A gettare la maschera è il mini-quiz di “Niente di Personale”, in onda ieri sera su La 7, il classico giochino di politica-divertissement in cui il parlamentare di turno fa di tutto per risultare simpatico ai telespettatori (spesso con risultati impietosi). Se non fosse un ministro della Repubblica, la performance della Meloni avrebbe suscitato tenerezza. Vedere l’espressione finto-sorridente d’ordinanza mutarsi in uno sguardo sinceramente meditabondo quando l’intervistatore chiede “qual è il capoluogo della Basilicata?” e lei risponde “Matera”, commuoverebbe anche i cuori più rocciosi.

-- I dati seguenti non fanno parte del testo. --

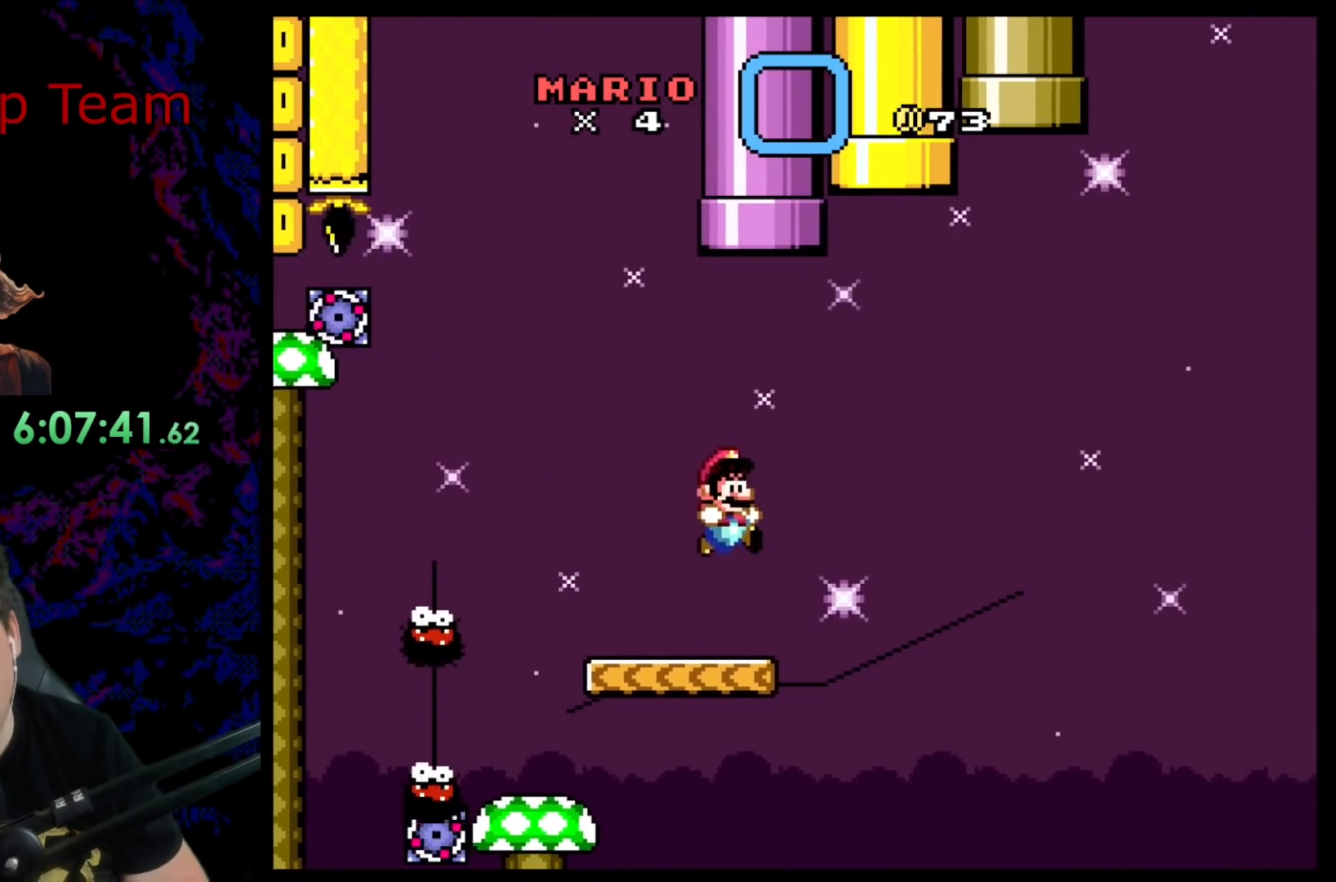
{"buttons": ["Y", "DPAD_UP"], "events": [[83, "DPAD_RIGHT", "up"], [417, "DPAD_UP", "down"]]}
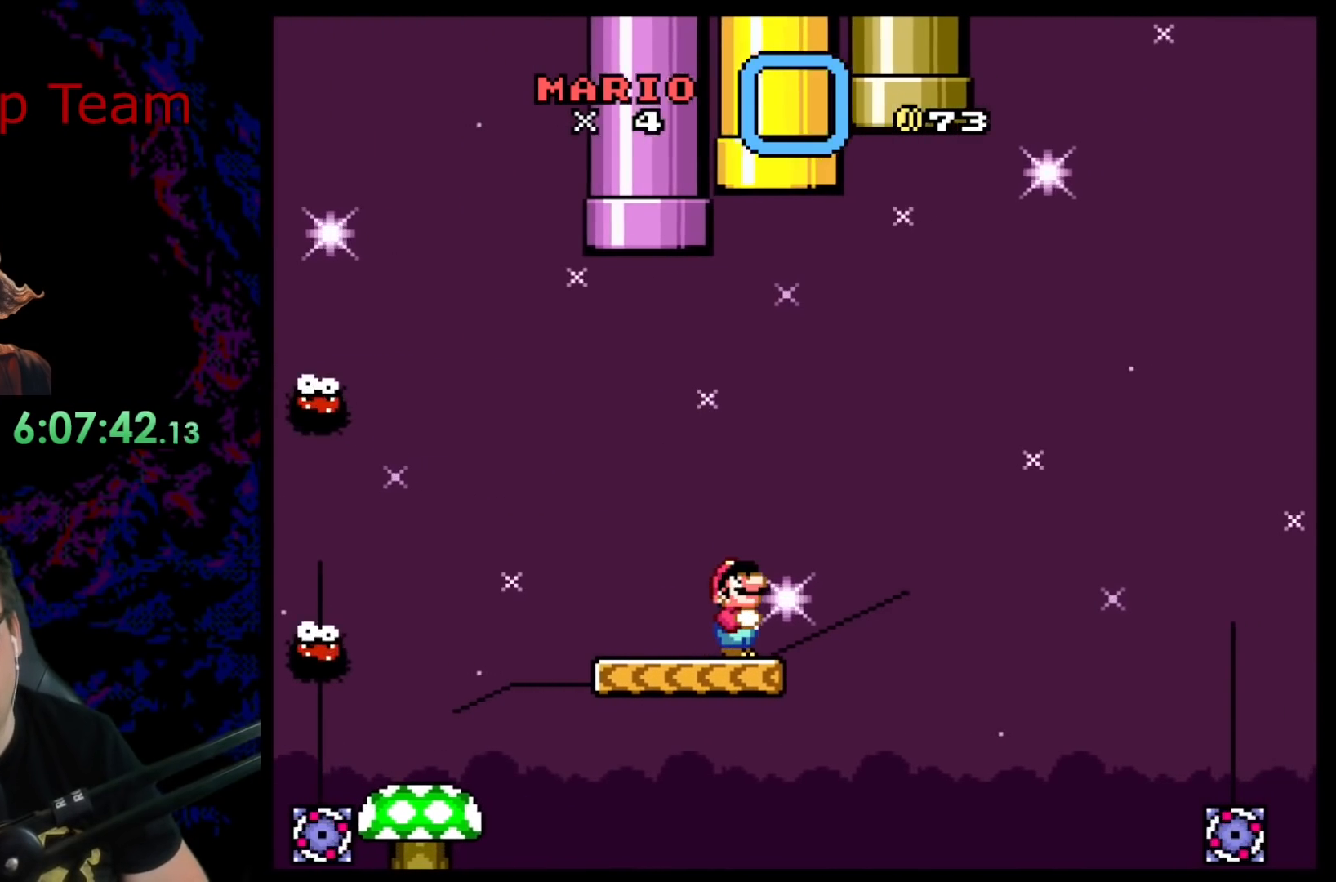
{"buttons": ["X"], "events": [[150, "DPAD_UP", "up"], [433, "X", "down"], [433, "Y", "up"]]}
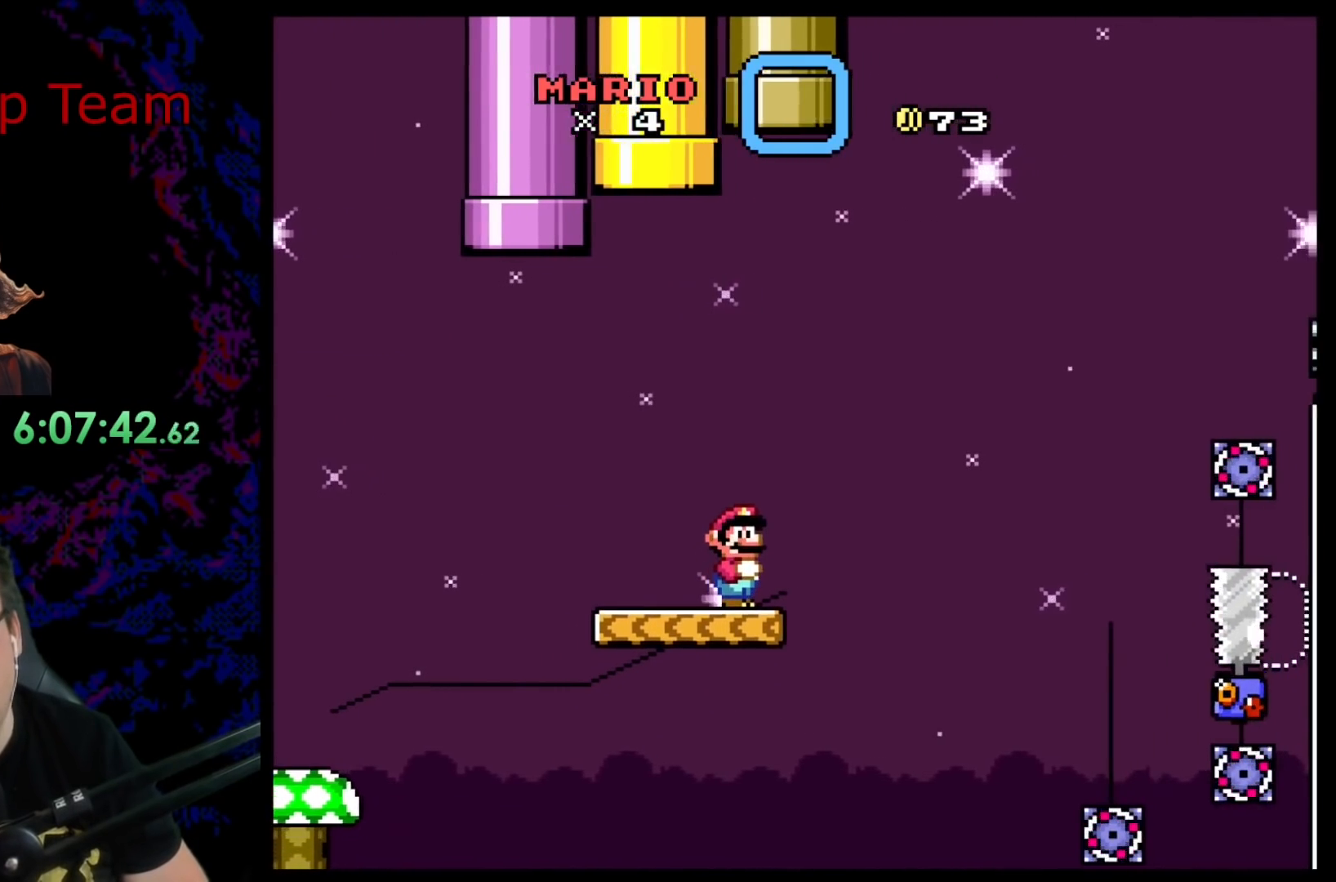
{"buttons": [], "events": [[450, "X", "up"]]}
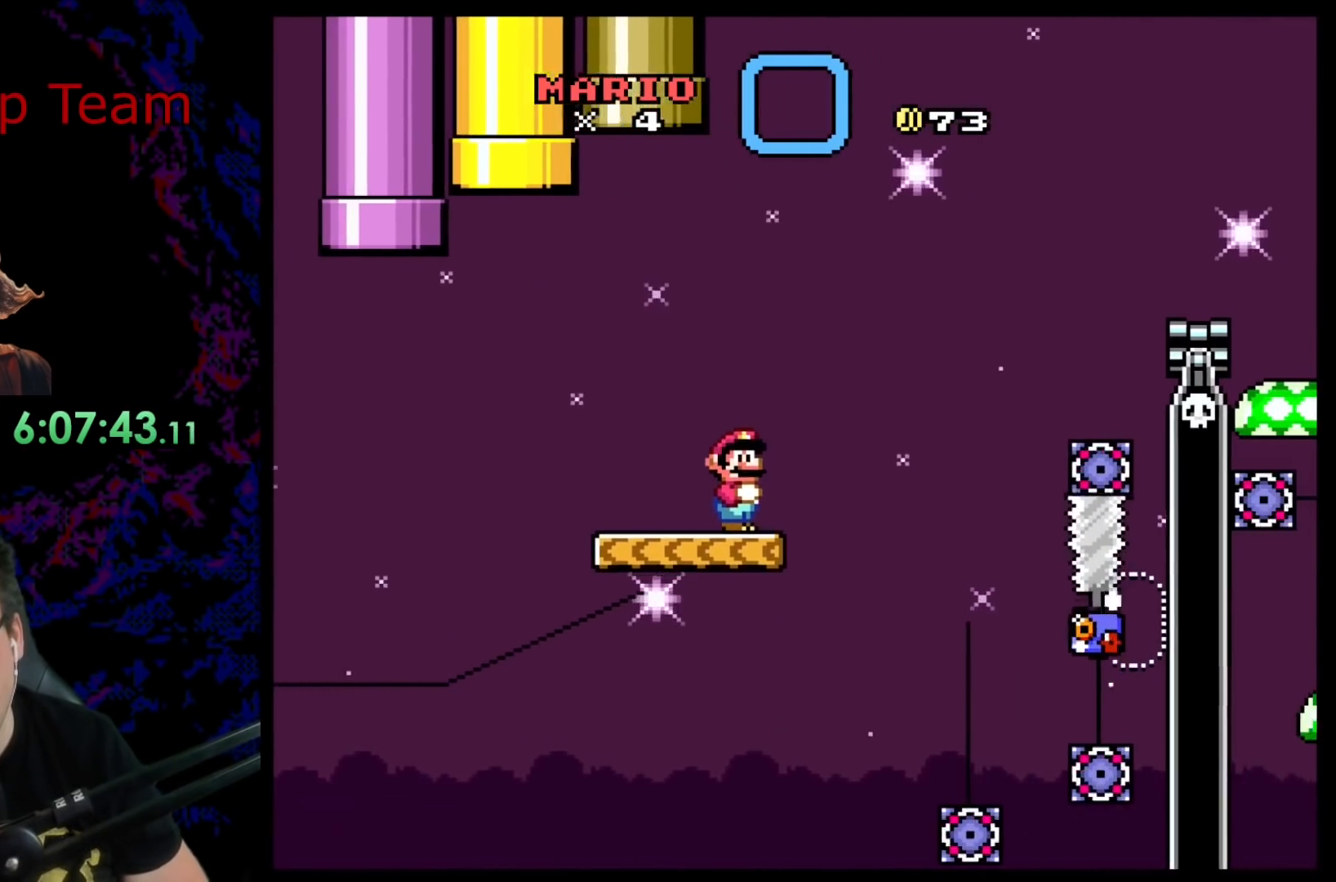
{"buttons": ["X"], "events": [[150, "X", "down"], [467, "X", "up"], [500, "X", "down"]]}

I tre minuti e venti di intervista sono una carrellata di incompetenze e sguardi persi nel vuoto. Passi per la giustificabile ignoranza sull’ultimo disco di Morgan o per l’errore sull’allenatore della nazionale di calcio under 21, ma l’ex vicepresidente della Camera scivola drammaticamente sul numero dei membri del Csm (27 anziché 21).

La gaffe più dolorosa per la Meloni è senza dubbio quella sull’inno d’Italia. “Quale di questi è un verso del nostro inno nazionale?”, chiede il conduttore del programma, Antonello Piroso. Una risposta fin troppo scontata per chi, come il ministro della Gioventù, si è speso pubblicamente perché il Canto di Mameli diventasse inno ufficiale anche per legge. E invece no. Anziché scegliere l’opzione corretta (“Già l’aquila d’Austria ha le penne perdute”, recitata poco più di una settimana fa da Benigni a Sanremo), il ministro vira su “la vision dell’Alighier oggi brilla in tutti i cuor”, secondo verso di “Giovinezza”, inno ufficiale degli Squadristi fascisti del 1919 e poi inno trionfale del Partito Nazionale Fascista nel ’24.

L’imitatrice della Dandini prenda appunti, perché il finale dell’intervista è un capolavoro. Accortasi dell’abbaglio, la Meloni si lancia in un accorato appello per convincere Piroso a tagliare la domanda. In pieno maccheroni style la ministra supplica il conduttore con le mani congiunte: “No, quella sull’inno, no”, è la disperata richiesta per salvare la faccia, “Ve prego ragazzi, me fate lincià.

Corsi e ricorsi della beffa politica. Proprio lei, gran cerimoniera di Atreju – il ritrovo annuale dei giovani di centrodestra – dove i ragazzi di An si divertivano a gabbare i big della politica nazionale (celebre la domanda sull’inesistente “Borgata Pinarelli” rifilata all’allora sindaco di Roma Veltroni, o la richiesta di solidarietà per l’immaginario popolo kaziro fatta a Gianfranco Fini ai tempi della Farnesina) si è trovata sbeffeggiata dalle domande di un quiz televisivo.

E allora lanciamo una proposta: per far fare al ministro un ripasso di storia e geografia (sull’Italiano siamo rassegnati) il 17 marzo almeno una scuola lasciatela aperta. Ovviamente a Matera, capoluogo della Basilicata.